What is expected:
Starting with the line that contains "common name: Falkland island sedge" and continuing to the end of the records below, reproduce those lines word for word.
--- START OF Dataset entries ---
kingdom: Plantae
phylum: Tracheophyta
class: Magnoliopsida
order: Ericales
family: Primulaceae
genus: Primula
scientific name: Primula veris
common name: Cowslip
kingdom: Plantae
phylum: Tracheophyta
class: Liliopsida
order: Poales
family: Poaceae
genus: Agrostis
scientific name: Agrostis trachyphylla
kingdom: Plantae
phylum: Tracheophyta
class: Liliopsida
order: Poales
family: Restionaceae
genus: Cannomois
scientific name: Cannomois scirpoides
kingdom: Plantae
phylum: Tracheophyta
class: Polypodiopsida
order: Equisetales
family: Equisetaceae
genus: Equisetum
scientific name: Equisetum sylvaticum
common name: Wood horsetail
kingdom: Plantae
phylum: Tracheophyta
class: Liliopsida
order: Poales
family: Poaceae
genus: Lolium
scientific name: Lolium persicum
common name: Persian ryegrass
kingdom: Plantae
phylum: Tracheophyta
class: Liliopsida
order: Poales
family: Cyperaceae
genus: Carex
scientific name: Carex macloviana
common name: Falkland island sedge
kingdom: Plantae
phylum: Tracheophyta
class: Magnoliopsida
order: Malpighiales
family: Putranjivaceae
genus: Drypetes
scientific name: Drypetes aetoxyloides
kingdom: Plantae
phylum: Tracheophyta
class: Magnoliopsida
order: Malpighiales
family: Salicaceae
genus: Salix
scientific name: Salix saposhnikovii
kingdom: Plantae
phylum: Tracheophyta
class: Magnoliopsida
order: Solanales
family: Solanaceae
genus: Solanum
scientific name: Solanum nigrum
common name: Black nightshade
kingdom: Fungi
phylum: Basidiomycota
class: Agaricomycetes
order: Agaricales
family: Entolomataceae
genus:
--- END OF Dataset entries ---
Problem solution:
common name: Falkland island sedge
kingdom: Plantae
phylum: Tracheophyta
class: Magnoliopsida
order: Malpighiales
family: Putranjivaceae
genus: Drypetes
scientific name: Drypetes aetoxyloides
kingdom: Plantae
phylum: Tracheophyta
class: Magnoliopsida
order: Malpighiales
family: Salicaceae
genus: Salix
scientific name: Salix saposhnikovii
kingdom: Plantae
phylum: Tracheophyta
class: Magnoliopsida
order: Solanales
family: Solanaceae
genus: Solanum
scientific name: Solanum nigrum
common name: Black nightshade
kingdom: Fungi
phylum: Basidiomycota
class: Agaricomycetes
order: Agaricales
family: Entolomataceae
genus:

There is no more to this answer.